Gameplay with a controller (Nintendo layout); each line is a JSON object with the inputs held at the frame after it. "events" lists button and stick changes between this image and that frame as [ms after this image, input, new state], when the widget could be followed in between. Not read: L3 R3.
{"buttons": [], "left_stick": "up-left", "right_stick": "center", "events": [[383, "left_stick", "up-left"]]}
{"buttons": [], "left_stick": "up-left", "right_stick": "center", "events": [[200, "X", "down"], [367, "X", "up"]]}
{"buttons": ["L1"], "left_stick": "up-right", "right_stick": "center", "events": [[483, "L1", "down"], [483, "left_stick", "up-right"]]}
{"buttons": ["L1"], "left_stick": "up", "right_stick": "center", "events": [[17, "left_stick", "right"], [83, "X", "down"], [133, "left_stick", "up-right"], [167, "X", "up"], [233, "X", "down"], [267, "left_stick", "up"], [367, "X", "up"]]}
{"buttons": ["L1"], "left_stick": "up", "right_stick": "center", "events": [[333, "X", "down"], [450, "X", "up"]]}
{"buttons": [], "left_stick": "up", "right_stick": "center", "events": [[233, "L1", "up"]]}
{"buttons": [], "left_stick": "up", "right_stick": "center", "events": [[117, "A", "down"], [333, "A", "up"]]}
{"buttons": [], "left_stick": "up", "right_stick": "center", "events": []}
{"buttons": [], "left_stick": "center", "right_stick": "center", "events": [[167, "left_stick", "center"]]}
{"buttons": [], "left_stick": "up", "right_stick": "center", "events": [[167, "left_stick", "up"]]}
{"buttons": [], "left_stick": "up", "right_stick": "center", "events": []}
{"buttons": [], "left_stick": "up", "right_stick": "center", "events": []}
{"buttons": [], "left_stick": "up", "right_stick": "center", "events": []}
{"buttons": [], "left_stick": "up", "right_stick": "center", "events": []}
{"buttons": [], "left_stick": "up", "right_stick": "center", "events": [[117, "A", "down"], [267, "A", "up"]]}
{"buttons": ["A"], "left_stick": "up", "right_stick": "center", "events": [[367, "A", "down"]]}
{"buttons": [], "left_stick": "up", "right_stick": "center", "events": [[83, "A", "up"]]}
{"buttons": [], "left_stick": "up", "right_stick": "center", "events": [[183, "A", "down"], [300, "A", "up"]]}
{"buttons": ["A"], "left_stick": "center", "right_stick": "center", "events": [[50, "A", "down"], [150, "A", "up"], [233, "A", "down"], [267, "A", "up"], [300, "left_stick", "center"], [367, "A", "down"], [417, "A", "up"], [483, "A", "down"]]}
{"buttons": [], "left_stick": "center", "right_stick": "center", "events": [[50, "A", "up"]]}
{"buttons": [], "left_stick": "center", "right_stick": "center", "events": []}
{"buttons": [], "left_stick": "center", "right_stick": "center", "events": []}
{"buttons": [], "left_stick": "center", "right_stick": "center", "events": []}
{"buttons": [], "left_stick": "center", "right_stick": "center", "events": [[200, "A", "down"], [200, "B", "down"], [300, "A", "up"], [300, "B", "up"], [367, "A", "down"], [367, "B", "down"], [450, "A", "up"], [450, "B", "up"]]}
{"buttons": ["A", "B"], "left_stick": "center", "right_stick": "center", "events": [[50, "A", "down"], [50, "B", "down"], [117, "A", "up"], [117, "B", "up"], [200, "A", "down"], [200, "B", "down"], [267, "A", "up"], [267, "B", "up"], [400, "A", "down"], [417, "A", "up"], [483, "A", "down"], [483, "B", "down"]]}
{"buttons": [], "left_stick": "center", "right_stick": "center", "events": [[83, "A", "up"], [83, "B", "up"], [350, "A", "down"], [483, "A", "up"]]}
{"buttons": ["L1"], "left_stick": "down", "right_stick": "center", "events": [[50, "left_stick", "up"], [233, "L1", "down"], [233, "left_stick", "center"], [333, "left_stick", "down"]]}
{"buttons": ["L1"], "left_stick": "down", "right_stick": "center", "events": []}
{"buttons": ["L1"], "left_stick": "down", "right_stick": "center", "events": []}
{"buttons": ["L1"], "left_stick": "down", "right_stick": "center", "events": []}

++++++

What the task asks — For every entry in the records above, write an exact copy.

Problem solution —
Gameplay with a controller (Nintendo layout); each line is a JSON object with the inputs held at the frame after it. "events" lists button and stick changes between this image and that frame as [ms after this image, input, new state], when the widget could be followed in between. Not read: L3 R3.
{"buttons": [], "left_stick": "up-left", "right_stick": "center", "events": [[383, "left_stick", "up-left"]]}
{"buttons": [], "left_stick": "up-left", "right_stick": "center", "events": [[200, "X", "down"], [367, "X", "up"]]}
{"buttons": ["L1"], "left_stick": "up-right", "right_stick": "center", "events": [[483, "L1", "down"], [483, "left_stick", "up-right"]]}
{"buttons": ["L1"], "left_stick": "up", "right_stick": "center", "events": [[17, "left_stick", "right"], [83, "X", "down"], [133, "left_stick", "up-right"], [167, "X", "up"], [233, "X", "down"], [267, "left_stick", "up"], [367, "X", "up"]]}
{"buttons": ["L1"], "left_stick": "up", "right_stick": "center", "events": [[333, "X", "down"], [450, "X", "up"]]}
{"buttons": [], "left_stick": "up", "right_stick": "center", "events": [[233, "L1", "up"]]}
{"buttons": [], "left_stick": "up", "right_stick": "center", "events": [[117, "A", "down"], [333, "A", "up"]]}
{"buttons": [], "left_stick": "up", "right_stick": "center", "events": []}
{"buttons": [], "left_stick": "center", "right_stick": "center", "events": [[167, "left_stick", "center"]]}
{"buttons": [], "left_stick": "up", "right_stick": "center", "events": [[167, "left_stick", "up"]]}
{"buttons": [], "left_stick": "up", "right_stick": "center", "events": []}
{"buttons": [], "left_stick": "up", "right_stick": "center", "events": []}
{"buttons": [], "left_stick": "up", "right_stick": "center", "events": []}
{"buttons": [], "left_stick": "up", "right_stick": "center", "events": []}
{"buttons": [], "left_stick": "up", "right_stick": "center", "events": [[117, "A", "down"], [267, "A", "up"]]}
{"buttons": ["A"], "left_stick": "up", "right_stick": "center", "events": [[367, "A", "down"]]}
{"buttons": [], "left_stick": "up", "right_stick": "center", "events": [[83, "A", "up"]]}
{"buttons": [], "left_stick": "up", "right_stick": "center", "events": [[183, "A", "down"], [300, "A", "up"]]}
{"buttons": ["A"], "left_stick": "center", "right_stick": "center", "events": [[50, "A", "down"], [150, "A", "up"], [233, "A", "down"], [267, "A", "up"], [300, "left_stick", "center"], [367, "A", "down"], [417, "A", "up"], [483, "A", "down"]]}
{"buttons": [], "left_stick": "center", "right_stick": "center", "events": [[50, "A", "up"]]}
{"buttons": [], "left_stick": "center", "right_stick": "center", "events": []}
{"buttons": [], "left_stick": "center", "right_stick": "center", "events": []}
{"buttons": [], "left_stick": "center", "right_stick": "center", "events": []}
{"buttons": [], "left_stick": "center", "right_stick": "center", "events": [[200, "A", "down"], [200, "B", "down"], [300, "A", "up"], [300, "B", "up"], [367, "A", "down"], [367, "B", "down"], [450, "A", "up"], [450, "B", "up"]]}
{"buttons": ["A", "B"], "left_stick": "center", "right_stick": "center", "events": [[50, "A", "down"], [50, "B", "down"], [117, "A", "up"], [117, "B", "up"], [200, "A", "down"], [200, "B", "down"], [267, "A", "up"], [267, "B", "up"], [400, "A", "down"], [417, "A", "up"], [483, "A", "down"], [483, "B", "down"]]}
{"buttons": [], "left_stick": "center", "right_stick": "center", "events": [[83, "A", "up"], [83, "B", "up"], [350, "A", "down"], [483, "A", "up"]]}
{"buttons": ["L1"], "left_stick": "down", "right_stick": "center", "events": [[50, "left_stick", "up"], [233, "L1", "down"], [233, "left_stick", "center"], [333, "left_stick", "down"]]}
{"buttons": ["L1"], "left_stick": "down", "right_stick": "center", "events": []}
{"buttons": ["L1"], "left_stick": "down", "right_stick": "center", "events": []}
{"buttons": ["L1"], "left_stick": "down", "right_stick": "center", "events": []}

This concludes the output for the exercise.